Tony, my brother! How have you been? Hope all is well. 
I’ve been doing the same thing for some time now. Although I only have green with an orange tip left in my bag. Gonna need to get some more soon. Hey buddy, seriously get some zt minnows before they sell out. These are top quality man. Great action and you can use these year round. I bought 40 total. In both sizes. Yes seriously, they are that good.


----------



## 1more (Jan 10, 2015)

allwayzfishin said:


> View attachment 290651
> Hey bro
> 
> Tony, my brother! How have you been? Hope all is well.
> I’ve been doing the same thing for some time now. Although I only have green with an orange tip left in my bag. Gonna need to get some more soon. Hey buddy, seriously get some zt minnows before they sell out. These are top quality man. Great action and you can use these year round. I bought 40 total. In both sizes. Yes seriously, they are that good.

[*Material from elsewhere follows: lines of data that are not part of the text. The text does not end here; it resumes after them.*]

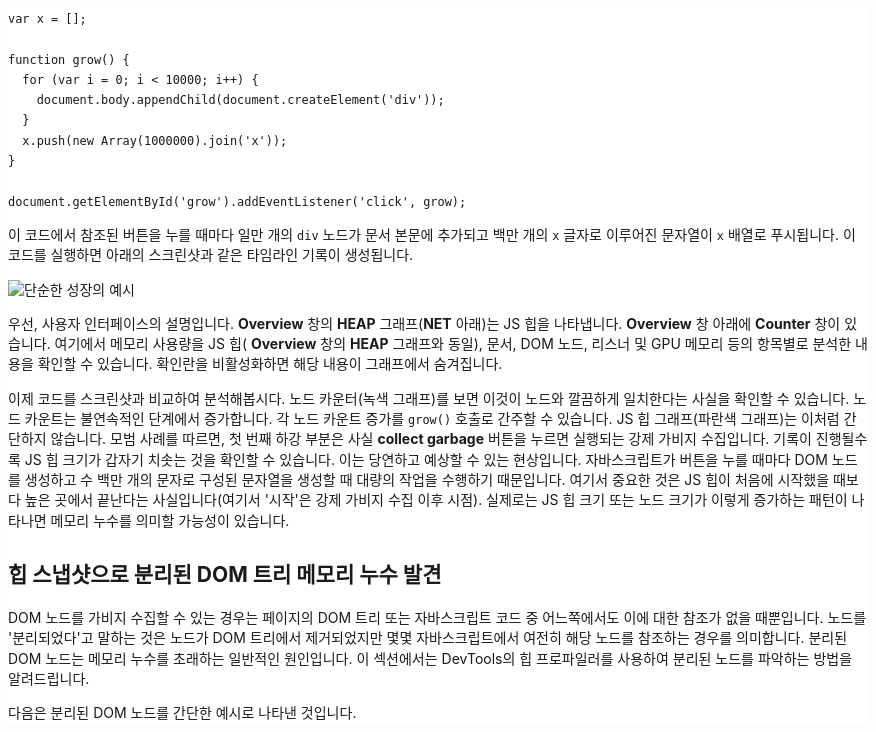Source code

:     var x = [];
    
    function grow() {
      for (var i = 0; i < 10000; i++) {
        document.body.appendChild(document.createElement('div'));
      }
      x.push(new Array(1000000).join('x'));
    }
    
    document.getElementById('grow').addEventListener('click', grow);

이 코드에서 참조된 버튼을 누를 때마다
일만 개의 `div` 노드가 문서
본문에 추가되고 백만 개의 `x` 글자로 이루어진 문자열이
`x` 배열로 푸시됩니다. 이 코드를 실행하면 아래의 스크린샷과 같은 타임라인
기록이 생성됩니다.

![단순한 성장의 예시][sg]

우선, 사용자 인터페이스의 설명입니다.
**Overview** 창의 **HEAP** 그래프(**NET** 아래)는 JS
힙을 나타냅니다. **Overview** 창 아래에 **Counter** 창이 있습니다. 여기에서
메모리 사용량을 JS 힙(
**Overview** 창의 **HEAP** 그래프와 동일), 문서, DOM 노드, 리스너 및 GPU 메모리 등의 항목별로 분석한 내용을 확인할 수 있습니다.
확인란을 비활성화하면 해당 내용이 그래프에서 숨겨집니다.

이제 코드를 스크린샷과 비교하여 분석해봅시다.
노드 카운터(녹색 그래프)를 보면 이것이 노드와
깔끔하게 일치한다는 사실을 확인할 수 있습니다. 노드 카운트는 불연속적인 단계에서 
증가합니다. 각 노드 카운트 증가를 
`grow()` 호출로 간주할 수 있습니다. JS 힙 그래프(파란색 그래프)는 이처럼 간단하지 않습니다. 
모범 사례를 따르면, 첫 번째 하강 부분은 사실 **collect garbage**
버튼을 누르면 실행되는 강제 가비지 수집입니다. 
기록이 진행될수록 JS 힙 크기가 갑자기 치솟는 것을 확인할 수 있습니다. 이는 
당연하고 예상할 수 있는 현상입니다. 자바스크립트가 버튼을 누를 때마다 DOM 노드를 
생성하고 수 백만 개의 문자로 구성된 문자열을 생성할 때 대량의 작업을 수행하기 
때문입니다. 여기서 중요한 것은 JS 힙이 처음에 시작했을 때보다 높은 곳에서 
끝난다는 사실입니다(여기서 '시작'은 강제 
가비지 수집 이후 시점). 실제로는 JS 힙 크기 또는 노드 크기가 이렇게 증가하는 패턴이
나타나면 메모리 누수를 의미할 가능성이 있습니다.

[recording]: /web/tools/chrome-devtools/profile/evaluate-performance/timeline-tool#make-a-recording

[cg]: imgs/collect-garbage.png

[sg]: imgs/simple-growth.png

[hngd]: https://jsfiddle.net/kaycebasques/tmtbw8ef/

## 힙 스냅샷으로 분리된 DOM 트리 메모리 누수 발견

DOM 노드를 가비지 수집할 수 있는 경우는 페이지의 DOM 트리 또는 자바스크립트 코드 중 어느쪽에서도 이에 대한
참조가 없을 때뿐입니다. 노드를 
'분리되었다'고 말하는 것은 노드가 DOM 트리에서 제거되었지만 몇몇 자바스크립트에서 여전히 
해당 노드를 참조하는 경우를 의미합니다. 분리된 DOM 노드는 메모리 누수를 초래하는 일반적인 원인입니다. 이
섹션에서는 DevTools의 힙 프로파일러를 사용하여 분리된 
노드를 파악하는 방법을 알려드립니다.

다음은 분리된 DOM 노드를 간단한 예시로 나타낸 것입니다. 


[RAIL]: /web/tools/chrome-devtools/profile/evaluate-performance/rail
[ths]: imgs/take-heap-snapshot.png
[df]: imgs/detached-filter.png
[ed]: imgs/expanded-detached.png
[yn]: imgs/yellow-node.png
[sr]: imgs/stop-recording.png
[na]: imgs/new-allocations.png
[zat]: imgs/zoomed-allocation-timeline.png
[od]: imgs/object-details.png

What size are those? Look very interesting!


----------



## allwayzfishin (Apr 30, 2008)

1more said:


> What size are those? Look very interesting!


The smaller ones..., I ordered both sizes on the website. Both sizes should work well on inland lakes and the large size would be a good size for Lake Erie. Here’s the emerald shiner color in the large size which it’s about 2 1/2” long


----------



## allwayzfishin (Apr 30, 2008)

Curious if anyone has tried small Michigan stinger spoons on the ice? They have a really nice flutter when jigging verticality. The only problem is the large treble. Once removed it works way better. I have soooo many colors. Triples of some. I think I may switch out the hooks on some and give them a go. Probably tie up some feather trailers for them too.


----------



## Deadeyedeek (Feb 12, 2014)

allwayzfishin said:


> Curious if anyone has tried small Michigan stinger spoons on the ice? They have a really nice flutter when jigging verticality. The only problem is the large treble. Once removed it works way better. I have soooo many colors. Triples of some. I think I may switch out the hooks on some and give them a go. Probably tie up some feather trailers for them too.


Adam, I just got the ones I ordered..look good.I stuck with the smaller ones(1 3/4inch).I do use the Stinger sp,,oons, smaller sizes, a trick is to add another split ring, seems to make a difference. waiting to go north....Chow!!.


----------



## allwayzfishin (Apr 30, 2008)

Deadeyedeek said:


> Adam, I just got the ones I ordered..look good.I stuck with the smaller ones(1 3/4inch).I do use the Stinger sp,,oons, smaller sizes, a trick is to add another split ring, seems to make a difference. waiting to go north....Chow!!.


sweet, thanks man for the tip. Oh, the bloody nose and wonder bread colors glow very bright. just found that out....


----------



## hardwaterfan (Apr 6, 2004)

allwayzfishin said:


> I meant i bought doubles of every color available in both sizes...lol
> _*$86 shipped for 40 baits...*_


You are SUCH an ice fisherman!! 

They look pretty good to me...


----------



## allwayzfishin (Apr 30, 2008)

hardwaterfan said:


> You are SUCH an ice fisherman!!
> 
> They look pretty good to me...


Lol
They work pretty good too...nice action, wide glide. I’m pleased with them.


----------



## gobieX (May 20, 2017)

slab grabbers are huge at lake simcoe , very popular lure!!!!!!!


----------



## LabattICE50 (Feb 23, 2008)

gobieX said:


> slab grabbers are huge at lake simcoe , very popular lure!!!!!!!


I have slappen jacks that are the same thing as the slab grabbers and they are great. My dad slayed walleye and crappie on mosquito with them


----------